Cha Cha Real Smooth: Review
After breaking out on the indie scene with Sh*thouse, writer, director, and star Cooper Raiff returns to his coming-of-age lens with Cha Cha Real Smooth. I can see why his latest film received a glowing reception at its Sundance premiere. With both of his first two features, Raiff conveys the type of comforting, quirky material the festival is known for propelling (Coda, Juno, and Garden State).
At the same time, the Sundance coming-of-age formula has shown signs of aging. Several notorious features attempt sentimentality without grounding their insights in authenticity, often creating cheery yet uninspired detours into the coming-of-age milieu (The Only Living Boy in New York and Wish I Was Here). For me, at least, Cha Cha represents another cloying and milquetoast attempt at coming-of-age sentiments.

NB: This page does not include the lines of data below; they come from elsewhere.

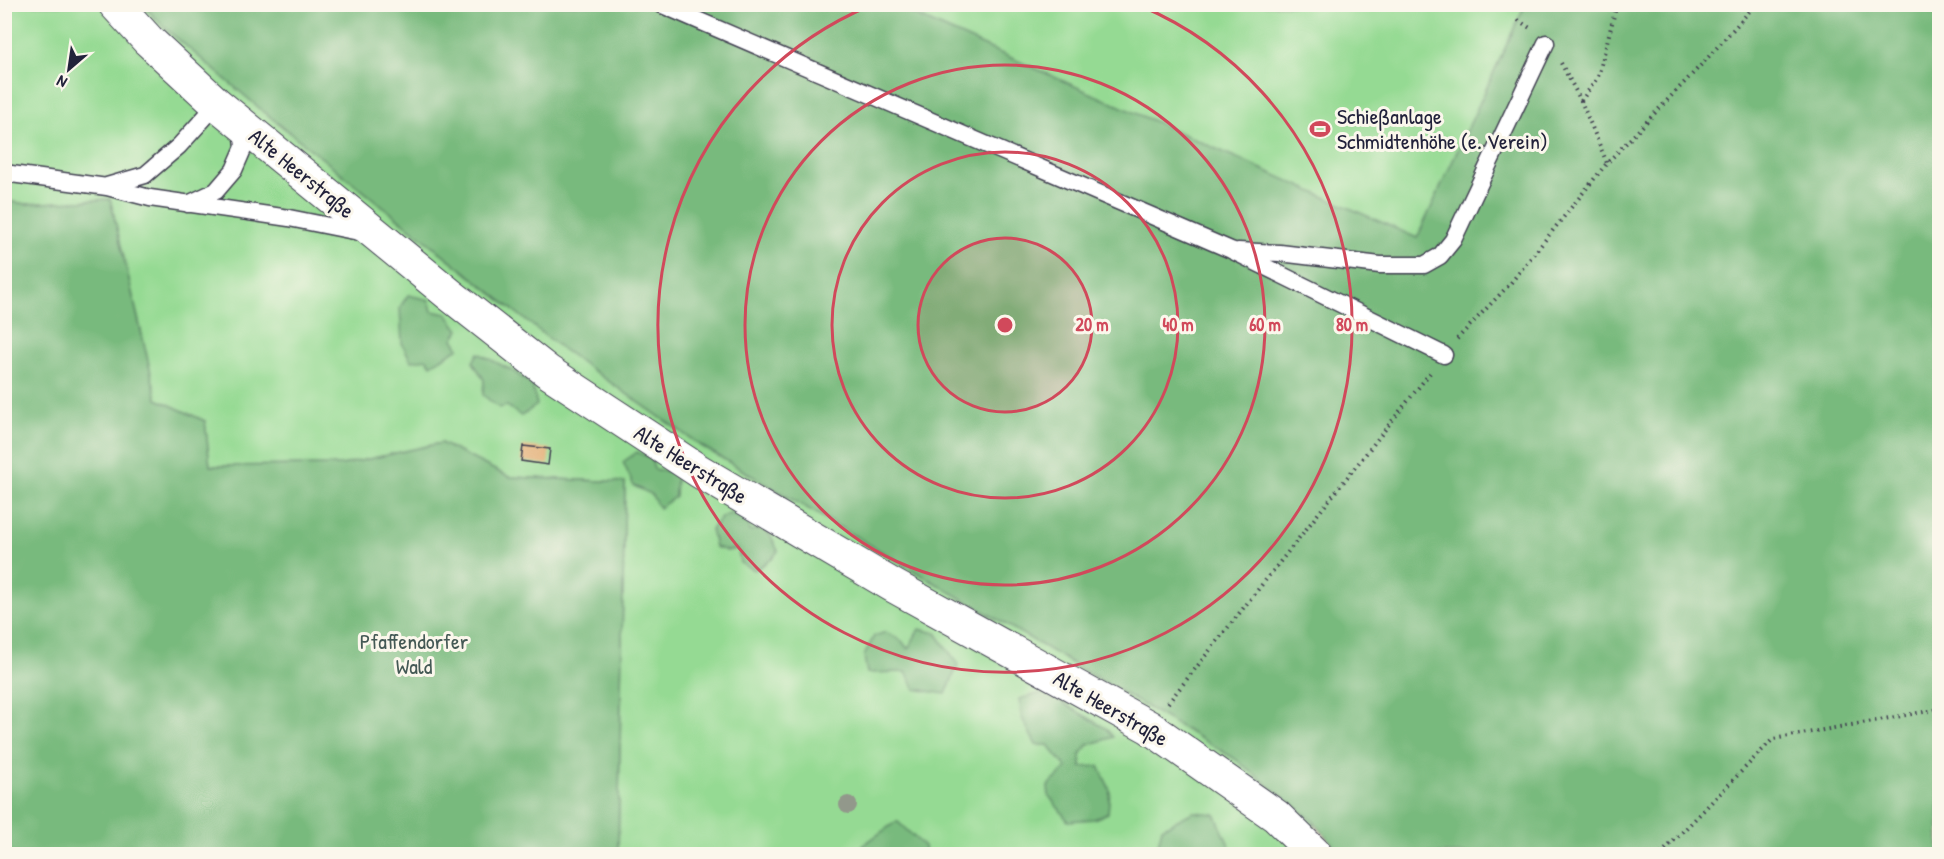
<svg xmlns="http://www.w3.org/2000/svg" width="1944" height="859" viewBox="0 0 1944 859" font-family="'Patrick Hand',sans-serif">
  <rect width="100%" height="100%" fill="#fbf7ec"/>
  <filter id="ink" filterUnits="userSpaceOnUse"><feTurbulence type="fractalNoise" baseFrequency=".0167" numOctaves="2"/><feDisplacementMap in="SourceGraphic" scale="12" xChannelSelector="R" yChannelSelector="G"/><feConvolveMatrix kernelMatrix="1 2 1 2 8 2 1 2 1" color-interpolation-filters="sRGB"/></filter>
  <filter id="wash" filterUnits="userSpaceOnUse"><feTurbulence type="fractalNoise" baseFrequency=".008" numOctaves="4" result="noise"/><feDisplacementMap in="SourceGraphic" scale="24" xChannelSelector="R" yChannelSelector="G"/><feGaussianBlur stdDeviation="1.35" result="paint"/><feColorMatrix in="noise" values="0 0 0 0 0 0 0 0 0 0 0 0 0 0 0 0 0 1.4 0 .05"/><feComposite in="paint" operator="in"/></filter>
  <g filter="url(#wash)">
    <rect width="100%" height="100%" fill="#f1e6cc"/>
    <!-- green -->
    <path fill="#95da93" stroke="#5c7e67" stroke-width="1.5" d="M5,5H143L165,28L264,112L561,348L703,447L1234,758L1313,821L1323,854H618L625,482L509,477L441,443L342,465L210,466L205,421L157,399L110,199L27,204L5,201Z
      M892,5H1525L1418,239Z"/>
    <!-- forest -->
    <path fill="#78ba7d" stroke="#4d6e5c" stroke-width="1.5" d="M143,5H892L1417,238L1525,5H1939V854H1340L1313,821L1234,758L703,447L561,348L264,112L165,28Z
      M110,199L157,399L205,421L210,466L342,465L441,443L509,477L625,482L618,854H5V201L27,204Z
      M408,295L429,300L432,311L447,314L459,330L453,339L459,348L431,365L427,359L411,361L402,343L400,307Z
      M478,353L513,371L532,385L537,405L521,416L507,406L499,408L483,395L484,380L473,362Z
      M637,452L651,458L654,469L672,472L676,477L675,497L659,508L651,494L634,486L623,462Z
      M735,512L748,520L749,531L762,529L771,536L778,551L772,559L755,570L740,563L738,549L727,551L715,547L711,529L722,517Z
      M919,629L936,633L958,664L946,694L915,689L906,672L867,673L864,656L874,636L886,632L902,641L908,649Z
      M1045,692L1107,729L1113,737L1087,745L1081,755V767L1099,766L1110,790L1108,813L1094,819L1068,821L1049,796L1048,786L1067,768L1048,745H1036L1022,718L1019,699Z
      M1193,812L1215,814L1233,854H1156L1162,828Z
      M897,821L924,846L925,854H861L862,846Z"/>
    <g id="blocks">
      <!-- building -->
      <path fill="#e1a86c" d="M523,446L550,449L548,465L521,461Z"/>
    </g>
  </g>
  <g filter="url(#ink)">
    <use href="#blocks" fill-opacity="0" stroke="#413f51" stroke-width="1.5"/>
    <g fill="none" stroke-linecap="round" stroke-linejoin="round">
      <!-- service casing -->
      <g stroke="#413f51" stroke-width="19">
        <path id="service" d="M660,4L1231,250L1444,355
          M4,173L107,187L150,198L289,218L364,233
          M107,186L145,175L179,146L217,104
          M188,204L216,191L234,170L244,147L242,126
          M1238,251L1280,253L1380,265H1424L1440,256L1453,240L1546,43"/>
      </g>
      <!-- minor casing -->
      <g stroke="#413f51" stroke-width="35">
        <path id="minor" d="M115,4L148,40L217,104L449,294L547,371L699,471L892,585L1149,727L1276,816L1315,854"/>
      </g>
      <!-- path -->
      <path stroke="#413f51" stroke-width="4" stroke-dasharray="1.5 4.5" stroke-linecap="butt" d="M1518,20L1530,28
        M1561,63L1581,101L1607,163
        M1581,101L1598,77L1617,4
        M1457,339L1509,285L1607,163L1703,63L1756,4
        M1168,703L1430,373
        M1661,854L1773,739L1940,709"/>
      <!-- service -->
      <use href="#service" stroke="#fff" stroke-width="16"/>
      <!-- minor -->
      <use href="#minor" stroke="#fff" stroke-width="33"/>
    </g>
    <!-- trees -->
    <circle fill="#92988b" cx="848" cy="805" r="9"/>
  </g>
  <!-- distance rings -->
  <circle cx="1005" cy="325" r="87" fill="#d1495b" fill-opacity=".12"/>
  <g fill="none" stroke="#d1495b" stroke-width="3">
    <circle cx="1005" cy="325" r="87"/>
    <circle cx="1005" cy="325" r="173"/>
    <circle cx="1005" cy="325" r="260"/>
    <path d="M1141 6A347 347 0 1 1 869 6"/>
  </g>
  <!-- icons -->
  <defs>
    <g id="stadium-bare" transform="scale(1.62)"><path d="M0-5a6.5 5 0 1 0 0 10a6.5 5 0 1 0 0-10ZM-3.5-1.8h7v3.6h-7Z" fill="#d1495b" stroke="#fbf7ec" stroke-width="2.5" paint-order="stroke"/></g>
  </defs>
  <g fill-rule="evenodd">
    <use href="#stadium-bare" x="1320" y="129"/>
  </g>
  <g text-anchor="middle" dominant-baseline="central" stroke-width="6" stroke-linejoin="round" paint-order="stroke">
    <!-- poi labels -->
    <g font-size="22" fill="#22223b" stroke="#fbf7ec" text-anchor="start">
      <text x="1337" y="116">Schießanlage<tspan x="1337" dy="25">Schmidtenhöhe (e. Verein)</tspan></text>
    </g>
    <!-- street labels -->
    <g font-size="22" fill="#22223b" stroke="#fbf7ec">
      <text transform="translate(302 173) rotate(39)">Alte Heerstraße</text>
      <text transform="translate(691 464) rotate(32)">Alte Heerstraße</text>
      <text transform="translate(1111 708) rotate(30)">Alte Heerstraße</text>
    </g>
    <!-- park labels -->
    <g font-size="22" fill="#445955" stroke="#fbf7ec">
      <text x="414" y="641">Pfaffendorfer<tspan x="414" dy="25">Wald</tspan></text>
    </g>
  </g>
  <circle cx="1005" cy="325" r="9" fill="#d1495b" stroke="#fbf7ec" stroke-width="3"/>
  <g font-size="18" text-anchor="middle" font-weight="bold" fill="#d1495b" stroke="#fbf7ec" stroke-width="6" stroke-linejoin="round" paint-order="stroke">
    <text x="1092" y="331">20 m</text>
    <text x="1178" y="331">40 m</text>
    <text x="1265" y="331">60 m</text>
    <text x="1352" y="331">80 m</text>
  </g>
  <!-- margin -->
  <rect width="1944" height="859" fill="none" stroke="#fbf7ec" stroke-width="24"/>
  <!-- north arrow -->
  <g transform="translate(69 69) rotate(209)" stroke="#fbf7ec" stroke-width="4.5" paint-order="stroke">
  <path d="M0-4.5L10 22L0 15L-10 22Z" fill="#22223b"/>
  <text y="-9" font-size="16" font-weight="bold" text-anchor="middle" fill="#22223b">N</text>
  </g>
</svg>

Raiff follows the typical narrative formula to a tee, introducing his manchild protagonist as a down-on-his-luck college graduate looking for a purpose in his life. Raiff and his assured supporting cast help prop up some of the material’s predictability, but the experience can’t help feeling like a cumbersome exercise in cliche territory. None of the film’s personal revelations, relationships, or comedic gags feel exclusive to Cha Cha’s narrative. Instead, the film runs the gamut of coming-of-age territory without imbuing unique nuances or ideas to the table.
Cha Cha Real Smooth is too affable to detest. That said, Raiff’s latest still can’t escape its oppressively familiar design.